• **Try it**
Quote the data below verbatim, starting with the line that contains "Print R, t and" and continuing through the line that contains "0.065668, 0.704402, -1.871617]]". Omit the pictures.

• **Records for the task**

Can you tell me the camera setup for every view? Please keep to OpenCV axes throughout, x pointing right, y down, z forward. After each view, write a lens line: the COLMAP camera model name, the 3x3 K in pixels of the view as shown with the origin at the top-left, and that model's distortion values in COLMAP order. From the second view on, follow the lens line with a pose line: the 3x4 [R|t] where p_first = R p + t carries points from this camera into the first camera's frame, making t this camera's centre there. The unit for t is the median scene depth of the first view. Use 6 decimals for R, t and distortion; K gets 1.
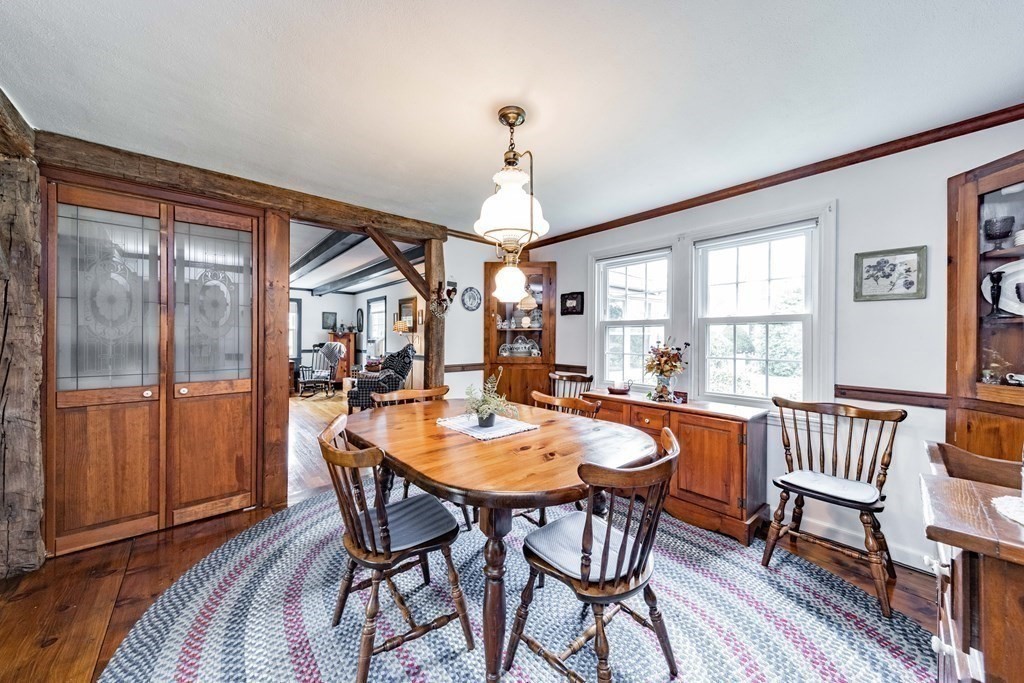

* * *

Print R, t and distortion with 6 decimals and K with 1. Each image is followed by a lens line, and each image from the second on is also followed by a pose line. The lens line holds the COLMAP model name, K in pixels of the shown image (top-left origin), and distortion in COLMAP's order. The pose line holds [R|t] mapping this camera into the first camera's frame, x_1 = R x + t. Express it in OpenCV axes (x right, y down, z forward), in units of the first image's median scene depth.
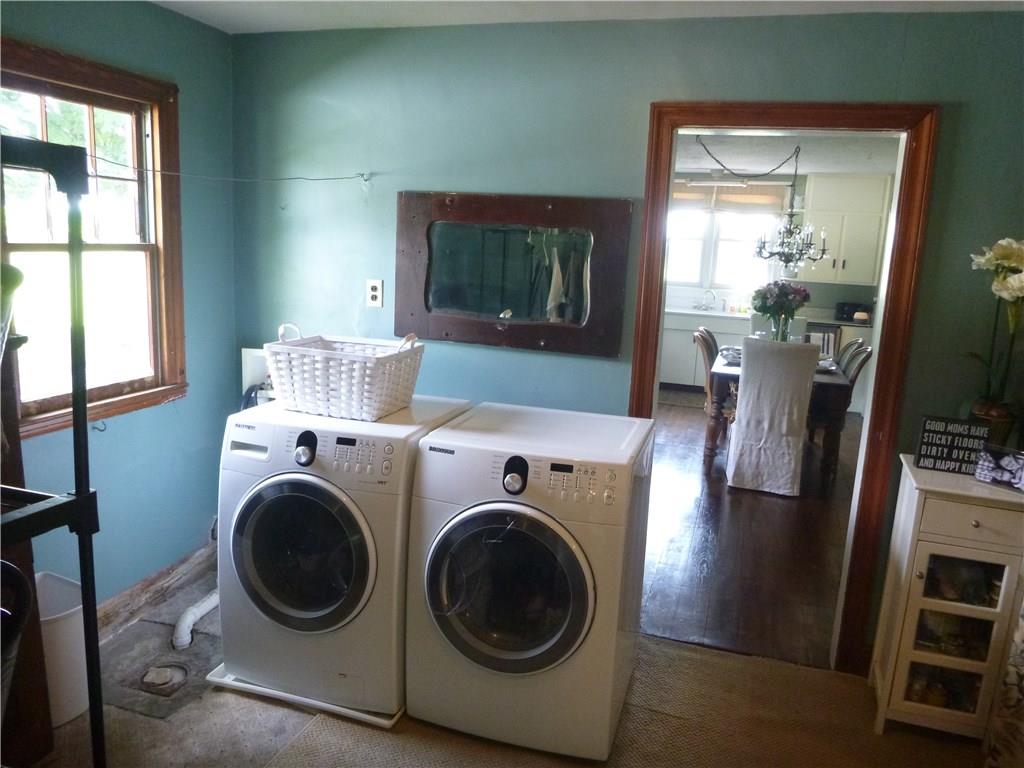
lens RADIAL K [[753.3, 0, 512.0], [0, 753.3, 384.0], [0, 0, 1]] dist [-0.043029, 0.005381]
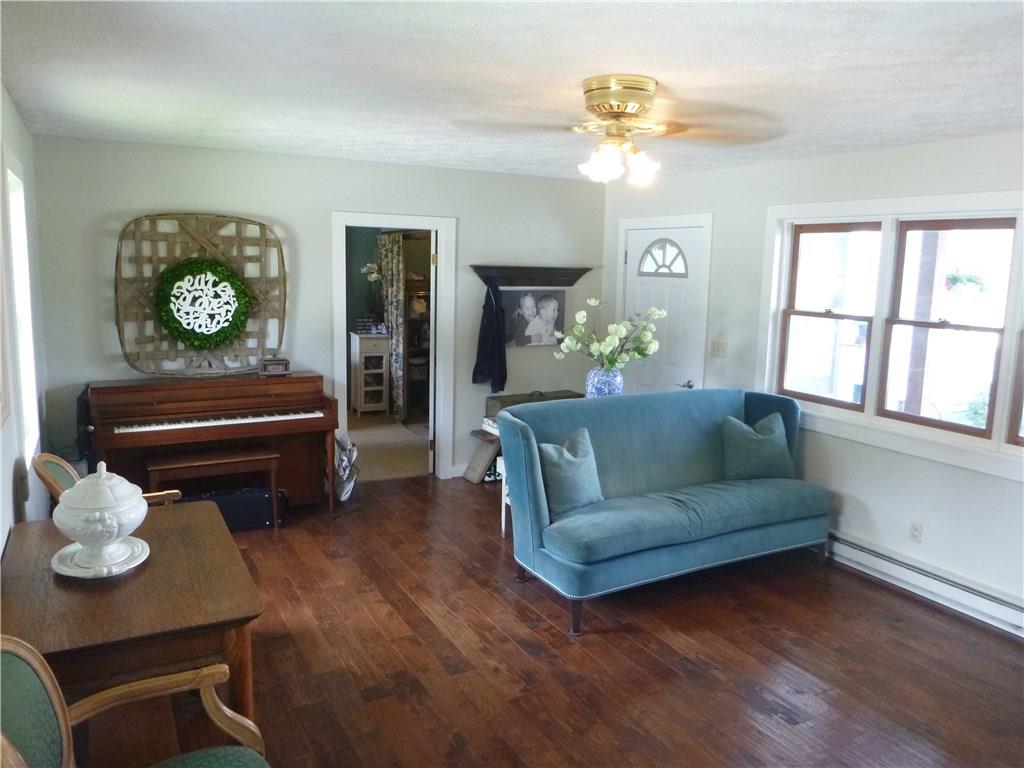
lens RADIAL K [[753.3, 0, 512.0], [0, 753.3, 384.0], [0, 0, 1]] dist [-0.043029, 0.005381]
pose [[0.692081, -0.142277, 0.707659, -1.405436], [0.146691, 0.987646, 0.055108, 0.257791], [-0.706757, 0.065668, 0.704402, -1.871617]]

==

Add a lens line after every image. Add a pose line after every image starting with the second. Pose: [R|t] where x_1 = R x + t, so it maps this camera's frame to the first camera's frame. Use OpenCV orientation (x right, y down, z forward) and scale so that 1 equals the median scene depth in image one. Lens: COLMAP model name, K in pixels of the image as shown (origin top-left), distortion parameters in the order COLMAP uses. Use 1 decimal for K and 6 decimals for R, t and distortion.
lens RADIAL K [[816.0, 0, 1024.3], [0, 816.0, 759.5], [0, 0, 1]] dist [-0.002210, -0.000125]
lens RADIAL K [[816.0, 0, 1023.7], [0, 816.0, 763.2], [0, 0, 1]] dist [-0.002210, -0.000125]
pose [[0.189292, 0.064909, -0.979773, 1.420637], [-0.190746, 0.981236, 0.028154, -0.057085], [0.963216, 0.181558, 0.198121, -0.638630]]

• **Result of the exercise**
Print R, t and distortion with 6 decimals and K with 1. Each image is followed by a lens line, and each image from the second on is also followed by a pose line. The lens line holds the COLMAP model name, K in pixels of the shown image (top-left origin), and distortion in COLMAP's order. The pose line holds [R|t] mapping this camera into the first camera's frame, x_1 = R x + t. Express it in OpenCV axes (x right, y down, z forward), in units of the first image's median scene depth.
lens RADIAL K [[753.3, 0, 512.0], [0, 753.3, 384.0], [0, 0, 1]] dist [-0.043029, 0.005381]
lens RADIAL K [[753.3, 0, 512.0], [0, 753.3, 384.0], [0, 0, 1]] dist [-0.043029, 0.005381]
pose [[0.692081, -0.142277, 0.707659, -1.405436], [0.146691, 0.987646, 0.055108, 0.257791], [-0.706757, 0.065668, 0.704402, -1.871617]]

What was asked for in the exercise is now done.